Copy every line from the records below that carries the word "Maria".

Data records

_ _ _ _ _

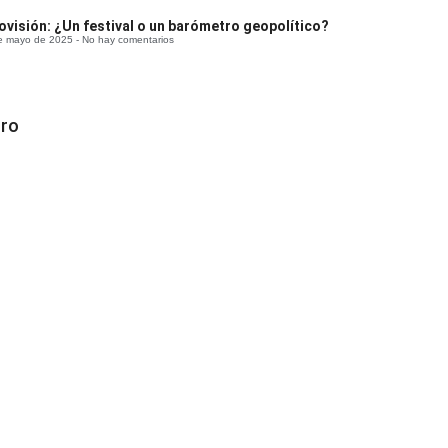
ovisión: ¿Un festival o un barómetro geopolítico?
e mayo de 2025
No hay comentarios
ro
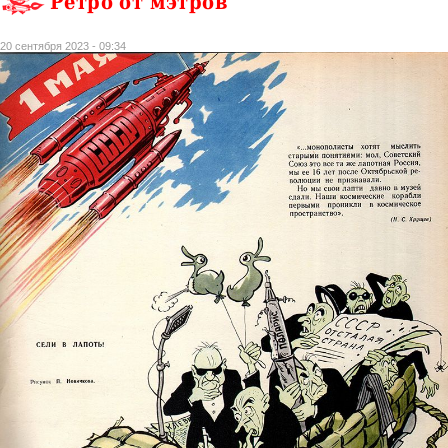
Ретро от мэтров
20 сентября 2023 - 09:34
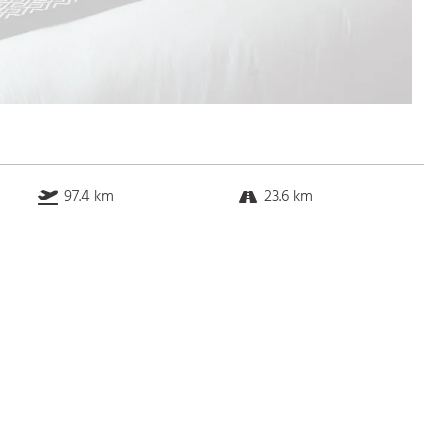
97.4 km
23.6 km
94.9 km
32.3 km
Bus
k.a. Gehminuten
Straßenbahn
k.a. Gehminuten
S-Bahn
k.a. Gehminuten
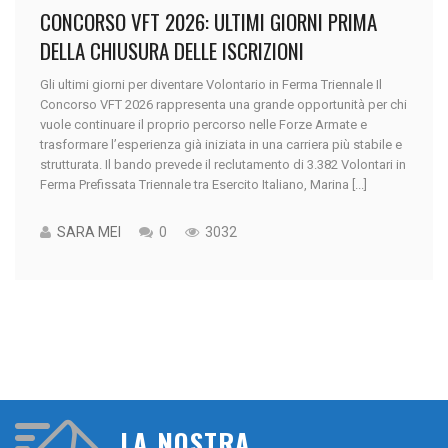
CONCORSO VFT 2026: ULTIMI GIORNI PRIMA
DELLA CHIUSURA DELLE ISCRIZIONI
Gli ultimi giorni per diventare Volontario in Ferma Triennale Il
Concorso VFT 2026 rappresenta una grande opportunità per chi
vuole continuare il proprio percorso nelle Forze Armate e
trasformare l’esperienza già iniziata in una carriera più stabile e
strutturata. Il bando prevede il reclutamento di 3.382 Volontari in
Ferma Prefissata Triennale tra Esercito Italiano, Marina [...]
SARA MEI
0
3032
LA NOSTRA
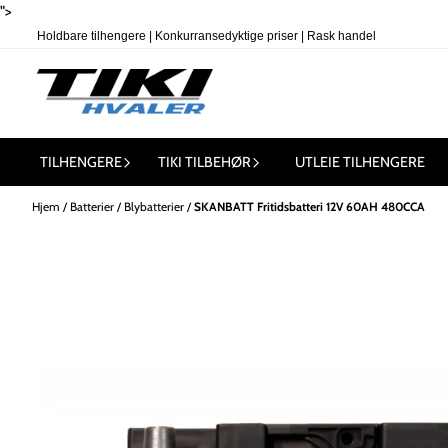
">
Holdbare tilhengere | Konkurransedyktige priser | Rask handel
Hopp til innhold
TILHENGERE
TIKI TILBEHØR
UTLEIE TILHENGERE
Hjem
/
Batterier
/
Blybatterier
/
SKANBATT Fritidsbatteri 12V 60AH 480CCA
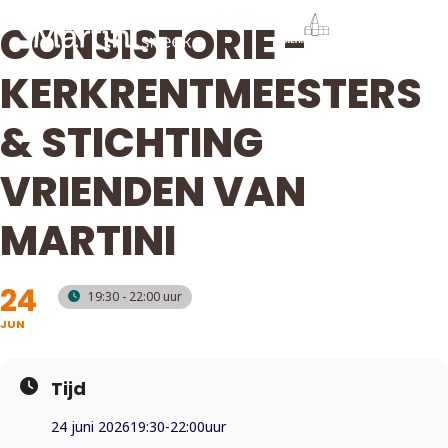
CONSISTORIE -
KERKRENTMEESTERS
& STICHTING
VRIENDEN VAN
MARTINI
24
19:30 - 22:00
JUN
Tijd
24 juni 2026
19:30
-
22:00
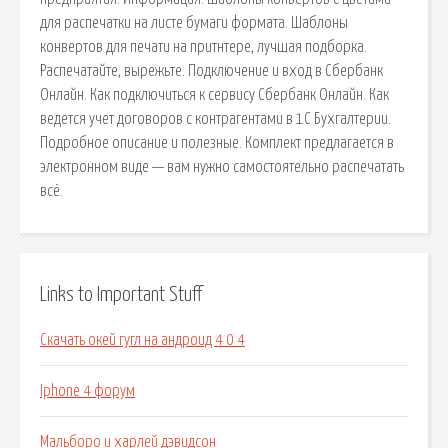
для распечатки на листе бумаги формата. Шаблоны
конвертов для печати на притнтере, лучшая подборка.
Распечатайте, вырежьте. Подключение и вход в Сбербанк
Онлайн. Как подключиться к сервису Сбербанк Онлайн. Как
ведется учет договоров с контрагентами в 1С Бухгалтерии.
Подробное описание и полезные. Комплект предлагается в
электронном виде — вам нужно самостоятельно распечатать
всё.
Links to Important Stuff
Скачать окей гугл на андроид 4 0 4
Iphone 4 форум
Мальборо и харлей дэвидсон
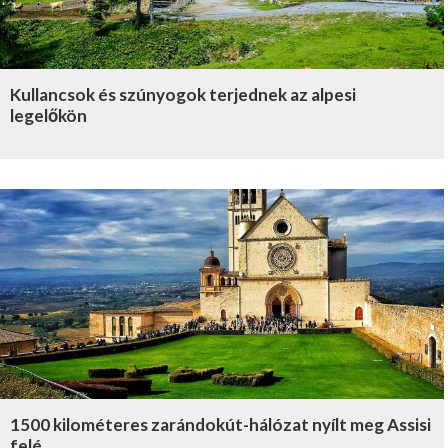
Kullancsok és szúnyogok terjednek az alpesi
legelőkön
1500 kilométeres zarándokút-hálózat nyílt meg Assisi
felé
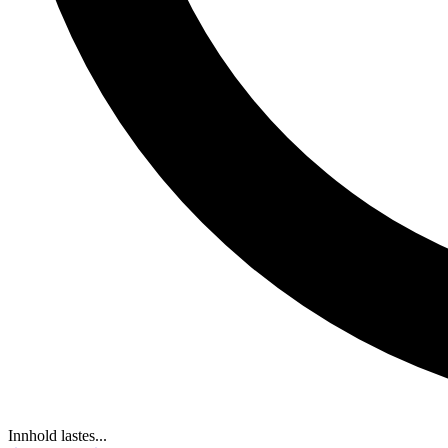
Innhold lastes...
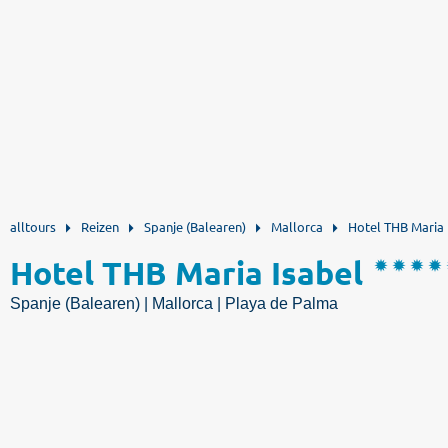
alltours
Reizen
Spanje (Balearen)
Mallorca
Hotel THB Maria 
Hotel THB Maria Isabel
Spanje (Balearen) | Mallorca | Playa de Palma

_ _ _ _ _

Task response
Hotel THB Maria 
Hotel THB Maria Isabel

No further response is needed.